Our understanding of gene regulatory mechanisms at the molecular level is often limited due to the lack of in vivo structure–function studies that can cope with the redundancy and ubiquitous expression of chromatin-modifying complexes. In this context, our work provides a successful proof-of-concept of in vivo photopharmacology to gain insight into the hematopoietic function of the MLL1 complex. We introduced the family of conformationally strained visible-light photoswitches (CS-VIPs) that can not only tightly interact with WDR5 but also light-control in vivo hematopoiesis in zebrafish without additional genetic modification. Our exhaustive molecular studies provide a detailed view on the action of MLL1–WDR5 inhibitors in the context of the intact MLL1 complex. Upon CS-VIP 8 binding to WDR5, MLL1 dissociates from the core-complex, while the remaining complex subunits undergo conformational changes, e.g., by rewiring residues interaction networks in the WDR5–RbBP5 binding interface. Given the advent of time-resolved crystallography techniques like serial synchrotron crystallography (SSC)[39] our WDR5•CS-VIP 8 cocrystals represent now a highly promising model system for studying the cis → trans conversion of cyclic azopeptides in crystallo with their concomitant off/on diffusion from the protein target.

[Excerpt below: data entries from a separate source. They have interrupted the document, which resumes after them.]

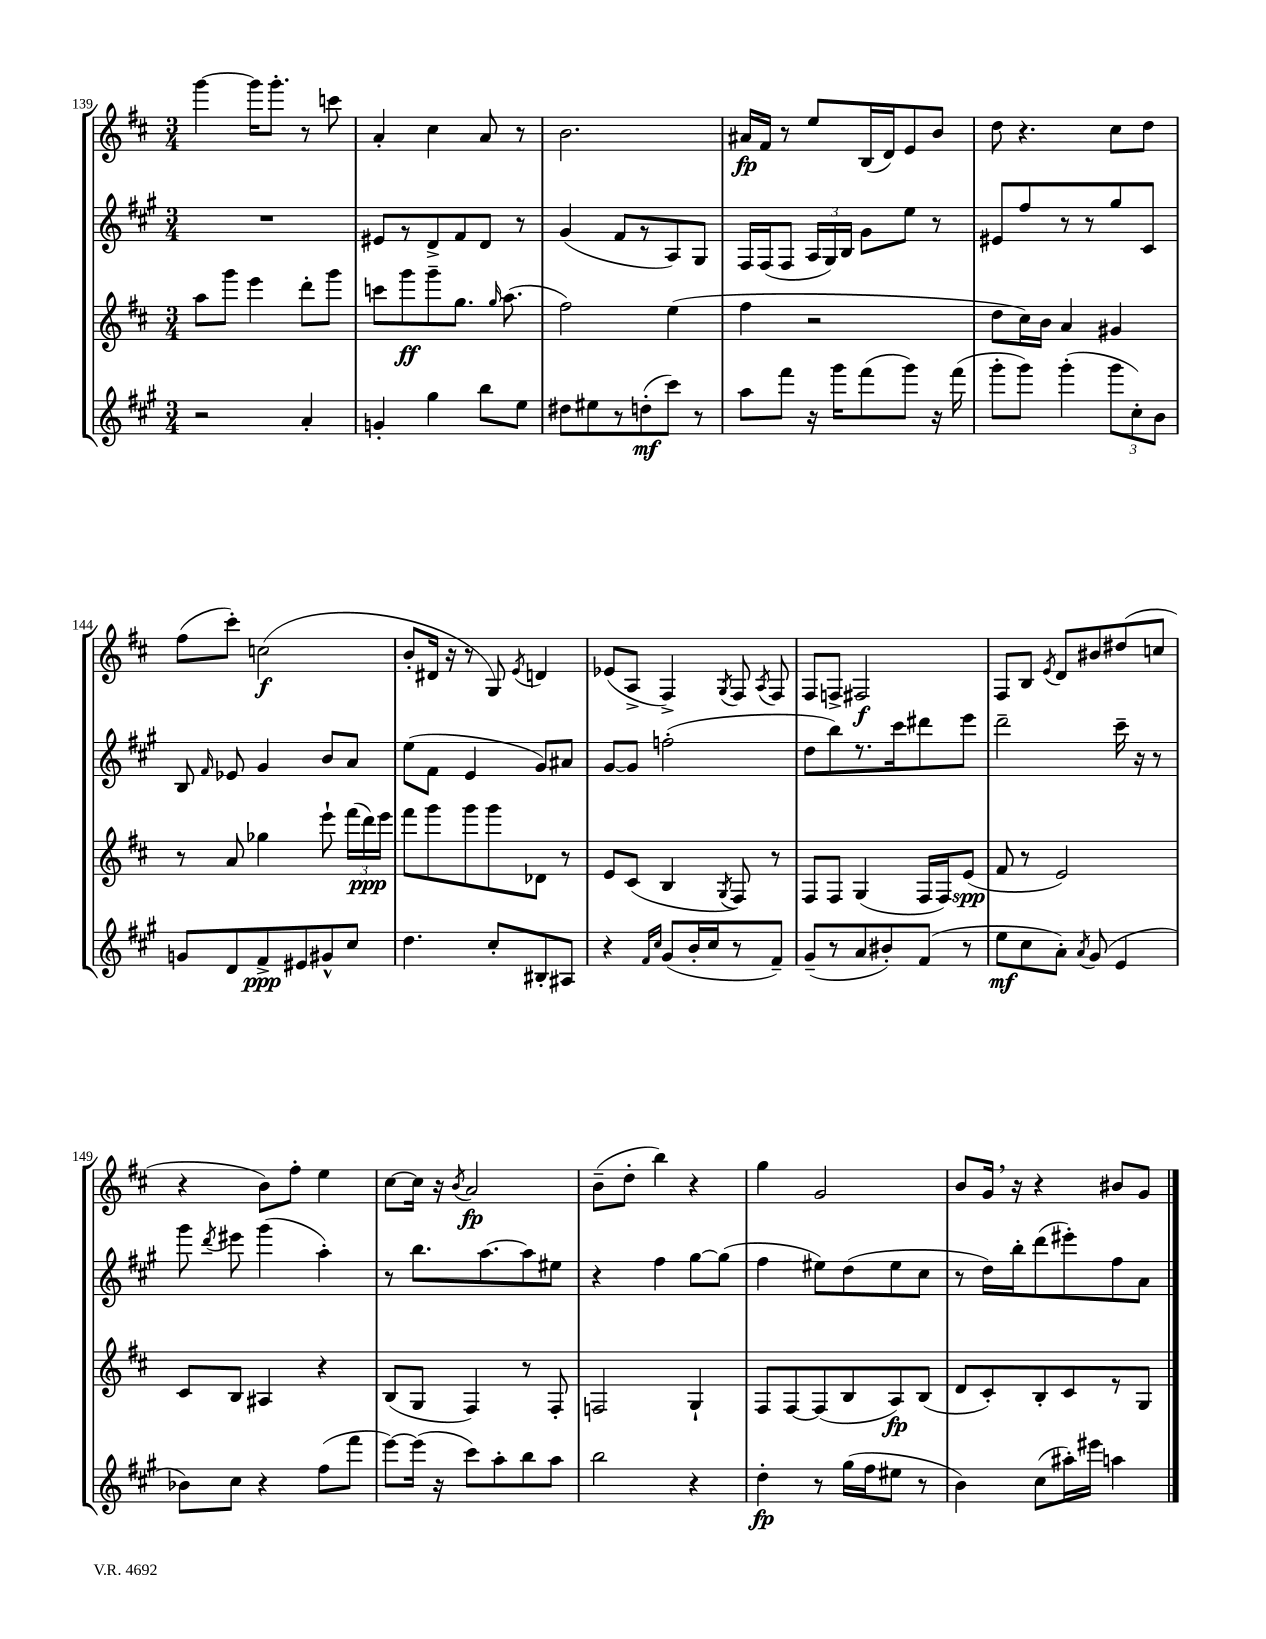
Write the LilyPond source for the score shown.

<<
\new StaffGroup <<
\new Staff = "s0" {
    \clef treble \key d \major \numericTimeSignature \time 3/4
    \autoBeamOff g'''4~ g'''16[ g'''8.]-. r8 c'''8 |
    a'4-. cis''4 a'8 r8 |
    b'2. |
    ais'16[\fp fis'16] r8 e''8[ b16( d'16) e'8 b'8] |
    d''8 r4. cis''8[ d''8] |
    fis''8[( cis'''8]-.) c''2\f( |
    b'8[-. dis'16] r16 r8 g8) \acciaccatura { e'8 } d'4 |
    ees'8[( a8]-> fis4->) \acciaccatura { g8 } fis8 \acciaccatura { a8 } fis8 |
    fis8[ f8]-> fis2\f |
    fis8[ b8] \acciaccatura { e'8 } d'8[ bis'8 dis''8( c''8] |
    r4 b'8[) fis''8]-. e''4 |
    cis''8[~ cis''16] r16 \acciaccatura { b'8 } a'2\fp |
    b'8[--( d''8]-. b''4) r4 |
    g''4 g'2 |
    b'8[ g'16] \breathe r16 r4 bis'8[ g'8] \bar "|." |
}
\new Staff = "s1" {
    \clef treble \key a \major \numericTimeSignature \time 3/4
    \autoBeamOff R2. |
    eis'8[ r8 d'8-> fis'8 d'8] r8 |
    gis'4( fis'8[ r8 a8) gis8] |
    fis16[ fis16( fis8] \tuplet 3/2 { a16[ gis16) b16] } gis'8[ e''8] r8 |
    eis'8[ fis''8 r8 r8 gis''8 cis'8] |
    b8 \grace { fis'16 } ees'8 gis'4 b'8[ a'8] |
    e''8[( fis'8] e'4 gis'8[) ais'8] |
    gis'8[~ gis'8] f''2-.( |
    d''8[ b''8) r8. cis'''16 dis'''8 e'''8] |
    d'''2-- cis'''16-- r16 r8 |
    gis'''8 \acciaccatura { d'''8 } eis'''8 gis'''4( a''4-.) |
    r8 b''8.[ a''8.~ a''8 eis''8] |
    r4 fis''4 gis''8[~ gis''8]( |
    fis''4 eis''8[) d''8( eis''8 cis''8] |
    r8 d''16[) b''16-. d'''8( eis'''8-.) fis''8 a'8] \bar "|." |
}
\new Staff = "s2" {
    \clef treble \key d \major \numericTimeSignature \time 3/4
    \autoBeamOff a''8[ g'''8] e'''4 d'''8[-. g'''8] |
    c'''8[ g'''8\ff g'''8-- g''8.] \grace { g''16 } a''8.( |
    fis''2) e''4( |
    fis''4 r2 |
    d''8[ cis''16) b'16] a'4 gis'4 |
    r8 a'8 ges''4 e'''8-! \tuplet 3/2 { fis'''16[( d'''16\ppp) e'''16] } |
    fis'''8[ g'''8 g'''8 g'''8 des'8] r8 |
    e'8[ cis'8]( b4 \acciaccatura { g8 } fis8) r8 |
    fis8[ fis8] g4( fis16[ fis16) e'8]\spp( |
    fis'8 r8 e'2) |
    cis'8[ b8] ais4 r4 |
    b8[( g8] fis4) r8 fis8-. |
    f2 g4-! |
    fis8[ fis8~ fis8( b8 a8\fp) b8]( |
    d'8[ cis'8-.) b8-. cis'8 r8 g8] \bar "|." |
}
\new Staff = "s3" {
    \clef treble \key a \major \numericTimeSignature \time 3/4
    \autoBeamOff r2 a'4-. |
    g'4-. gis''4 b''8[ e''8] |
    dis''8[ eis''8 r8 d''8-.\mf( cis'''8]) r8 |
    a''8[ fis'''8] r16 gis'''16[ fis'''8( gis'''8]) r16 fis'''16( |
    gis'''8[-. gis'''8]) gis'''4-.( \tuplet 3/2 { gis'''8[ cis''8-.) b'8] } |
    g'8[ d'8 fis'8->\ppp eis'8 gis'8-^ cis''8] |
    d''4. cis''8[-. bis8-. ais8] |
    r4 \grace { fis'16[ cis''16] } gis'8[( b'16-. cis''16 r8 fis'8]--) |
    gis'8[--( r8 a'8 bis'8-.) fis'8]( r8 |
    e''8[\mf cis''8 a'8]-.) \acciaccatura { a'8 } gis'8( e'4 |
    bes'8[) cis''8] r4 fis''8[( fis'''8] |
    e'''8[~) e'''16]( r16 cis'''8[) a''8-. b''8 a''8] |
    b''2 r4 |
    d''4-.\fp r8 gis''16[( fis''16 eis''8] r8 |
    b'4) cis''8[( ais''16-.) eis'''16] a''4 \bar "|." |
}
>>
>>
\layout { \context { \Score currentBarNumber = #139 } }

Our in vivo 3-dpf larvae zebrafish experiments displayed abnormal developmental traits such as hematopoiesis staining deficits, complete lack of responsivity, curved body axis, heart edema, and death preferentially upon cis-CS-VIP 8 addition. These phenotypic changes together with our RT-qPCR, which demonstrated robust reduction of hoxa9a/b gene expression while hoxb5a gene one remained unaffected at the same development stage, link the in vivo effects of cis-CS-VIP 8 with the specific inhibition of Mll1 activity. These observations suggest that the toxicity in the leukemia-related cells may be MLL1-dependent as well. However, to fully understand these complex biological mechanisms further in-depth investigations will be conducted where reporter genes assays as well as earlier stages of development will be studied. In our opinion this work marks a first step into the uncharted territory of hematopoiesis photopharmacology as well as in vivo light-controlled epigenetics. Furthermore, although the proof-of-concept application of our CS-VIPs was to unravel MLL1-related hematopoiesis, we expect our compounds to find further applications in diverse areas where in situ temporal control of MLL1 architecture is required or in which, β-propeller proteins, such as WDR5, act as interactions hubs.[40] Our methodology goes beyond the traditional reductionist mindset for dissecting biological systems, providing new tools for analyzing the assembly of complex biological machineries. This workflow can be readily expanded for other druggable targets and will increase the scarce toolbox of light-controlled enzyme modulators. Finally, both the implication of epigenetics in the development of hematopoietic malignancies and the appearance of epigenetic modifiers in clinical trials provides a perfect timeline for exploiting the modulation of hematopoiesis via epigenetic networks.